Eu disse há pouco que o cinema faz-se por um conjunto de pessoas a trabalharem, mas ele acontece com os indivíduos dispostos a produzirem manuais para orientar essas pessoas e os indivíduos que estão dispostos a aprender. Hoje, uso o exemplo do Brasil: há um número de conteúdos sobre cinema encontrados na internet, e muito dos fazedores brasileiros têm buscado bases nela, e através dela também conseguem expandir o trabalho de quem já fez.

A mensagem é essa: orientar. Por mais que seja autodidacta, existem algumas regras para se fazer as coisas. Há pessoas que perderam dias e anos na universidade ou trancados em uma biblioteca para pesquisar e chegar a uma conclusão.

E como anda a produção de conteúdo nas nossas academias, por quem já esteja a estudar ou pesquisar?

Não há uma produção de conteúdo acentuada sobre cinema nacional nas academias.

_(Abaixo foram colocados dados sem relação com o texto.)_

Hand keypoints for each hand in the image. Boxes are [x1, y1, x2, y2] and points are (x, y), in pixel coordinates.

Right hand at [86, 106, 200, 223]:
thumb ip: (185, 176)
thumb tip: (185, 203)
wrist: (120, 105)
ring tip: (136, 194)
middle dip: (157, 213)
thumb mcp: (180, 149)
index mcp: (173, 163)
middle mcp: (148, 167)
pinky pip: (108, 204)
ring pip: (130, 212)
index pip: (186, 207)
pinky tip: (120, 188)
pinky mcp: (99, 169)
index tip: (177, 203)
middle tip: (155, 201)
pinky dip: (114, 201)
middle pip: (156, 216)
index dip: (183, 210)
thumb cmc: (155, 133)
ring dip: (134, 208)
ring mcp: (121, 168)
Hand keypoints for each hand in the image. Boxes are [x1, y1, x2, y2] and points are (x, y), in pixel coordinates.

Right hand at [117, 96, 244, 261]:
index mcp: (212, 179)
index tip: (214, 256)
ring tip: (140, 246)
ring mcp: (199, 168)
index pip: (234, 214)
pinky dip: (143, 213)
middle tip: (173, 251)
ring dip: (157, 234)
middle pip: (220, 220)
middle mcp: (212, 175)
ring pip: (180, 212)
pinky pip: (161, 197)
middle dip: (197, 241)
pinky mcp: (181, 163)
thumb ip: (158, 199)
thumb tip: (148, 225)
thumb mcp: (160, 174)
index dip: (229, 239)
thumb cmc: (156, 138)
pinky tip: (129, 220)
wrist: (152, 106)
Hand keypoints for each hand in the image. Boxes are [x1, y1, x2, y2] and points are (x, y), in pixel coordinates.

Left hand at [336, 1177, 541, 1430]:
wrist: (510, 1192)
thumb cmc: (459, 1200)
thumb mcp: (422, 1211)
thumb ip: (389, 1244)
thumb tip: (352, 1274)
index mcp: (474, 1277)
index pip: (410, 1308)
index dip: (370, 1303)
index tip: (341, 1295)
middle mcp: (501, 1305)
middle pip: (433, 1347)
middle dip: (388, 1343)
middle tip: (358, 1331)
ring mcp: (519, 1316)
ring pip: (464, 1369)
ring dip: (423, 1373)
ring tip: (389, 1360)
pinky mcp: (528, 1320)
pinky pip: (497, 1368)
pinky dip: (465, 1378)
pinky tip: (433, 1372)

E não é por falta de capacidade, mas por falta de interesse daqueles que são os académicos. Pois, um indivíduo que tenha passado mais de quatro anos na academia e se diz não estar capacitado para escrever um livro, faz-me perguntar: teve ou não a capacidade de fazer a monografia ou pagou a alguém para isso? Teve a capacidade para estar numa conferência, num workshop a apresentar trabalhos? – Embora sejam formatos diferentes. E a produção de manuais não é um trabalho individual, há também nela uma equipa para isso. Só é preciso que os académicos produzam, e a responsabilidade passa também pelos profissionais, pois há editoras que podem complementar esse trabalho que começa com a produção.

Quando me surgiu a intenção de produzir o livro, orientação de como se faz o trabalho de publicação de um livro.. Tive de aderir mesmo à internet, pesquisar coisas que explicassem como fazê-lo e ao mesmo tempo ia fazendo contactos com editoras, tudo para compreender o processo.

A Sandra arrisca-se a mencionar um mínimo de duas produções nacionais que conseguem esse estado de cinema “interessante”?

Fazer essa menção é um trabalho muito difícil, há vários aspectos que mereceriam destaque. Ao que estamos a produzir actualmente, basicamente citaria Rainha Ginga, da Semba Comunicação, que eu acho que esteve bem desde a iluminação à caracterização, mas não queira dizer que não tenha havido aspectos a melhorar. O Independência, da Geração 80, é um documentário que acho que também foi bem feito desde a ideia original, a narração, à sequência de imagens que despertam interesse. É um documentário que o público assistiria por ser interessante a maneira como é narrada a nossa história.